JURY DECIDES DOWN SYNDROME ‘WRONGFUL BIRTH’ LAWSUIT FOR PARENTS P2
March 1, 2012
We are talking about a Portland case that wrapped up recently. A jury awarded the plaintiffs $2.9 million in the unusual medical malpractice suit for “wrongful birth.” The plaintiffs were parents who had undergone prenatal screening and had been assured that their baby would not have Down syndrome. A week or so after their daughter was born, they were devastated to learn that she did have Down syndrome.
Legal and medical professionals say that wrongful birth claims are rare because advances in technology and testing, like the chorionic villus sampling test, have made detection of birth defects or abnormalities more accurate. Research has shown that almost 90 percent of women who learn that their baby has Down syndrome choose to terminate the pregnancy. The couple in this case would have done the same, if they had had the choice — if they had had the correct information.
They filed a medical malpractice claim against the health system and the lab that processed the CVS test. From the beginning, their attorney said the couple was concerned about providing their daughter with all the care she would need over her lifetime.
At trial, experts explained that the little girl, now 4, in unlikely to earn a living or to live on her own; she will need speech and physical therapy for many years; and she is at risk for a multitude of health problems associated with Down syndrome for the rest of her life.
Wrongful birth cases are also rare because of the controversy that comes with them. Admitting in court that you have terminated a pregnancy because of a chromosomal abnormality is neither easy nor popular. In fact, this family has received death threats, according to their attorney.
Health system representatives did not respond to reporters’ requests for comment. No information was available about a possible appeal.

━━━━━━━━━━━━━━━━━━━━

**INSTRUCTIONS**
1: Answer these questions using the wrongful birth article:
(a) How much did the jury award the plaintiffs?
(b) What kind of test did the lab named in the claim process?
(c) What has the family received, according to their attorney?
2: Retype the passage of the wrongful birth article that begins at the words "Legal and medical" and stops after the words "over her lifetime.".
The records come from a source unrelated to the wrongful birth article.

━━━━━━━━━━━━━━━━━━━━

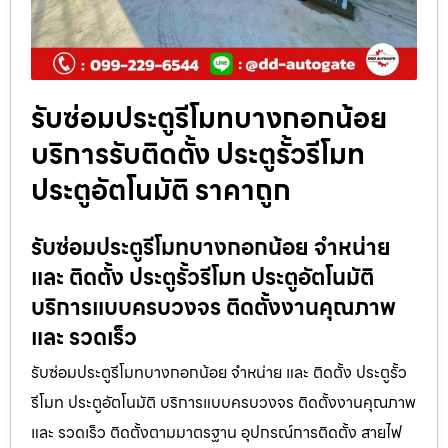
รับซ่อมประตูรีโมทบางกอกน้อย
บริการรับติดตั้ง ประตูรั้วรีโมท
ประตูอัตโนมัติ ราคาถูก
รับซ่อมประตูรีโมทบางกอกน้อย จำหน่าย
และ ติดตั้ง ประตูรั้วรีโมท ประตูอัตโนมัติ
บริการแบบครบวงจร ติดตั้งงานคุณภาพ
และ รวดเร็ว
รับซ่อมประตูรีโมทบางกอกน้อย จำหน่าย และ ติดตั้ง ประตูรั้ว
รีโมท ประตูอัตโนมัติ บริการแบบครบวงจร ติดตั้งงานคุณภาพ
และ รวดเร็ว ติดตั้งตามมาตรฐาน อุปกรณ์การติดตั้ง สายไฟ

━━━━━━━━━━━━━━━━━━━━

**RESPONSES TO THE TASKS**
1:
(a) $2.9 million
(b) A chorionic villus sampling (CVS) test
(c) Death threats

2:
Legal and medical professionals say that wrongful birth claims are rare because advances in technology and testing, like the chorionic villus sampling test, have made detection of birth defects or abnormalities more accurate. Research has shown that almost 90 percent of women who learn that their baby has Down syndrome choose to terminate the pregnancy. The couple in this case would have done the same, if they had had the choice — if they had had the correct information.
They filed a medical malpractice claim against the health system and the lab that processed the CVS test. From the beginning, their attorney said the couple was concerned about providing their daughter with all the care she would need over her lifetime.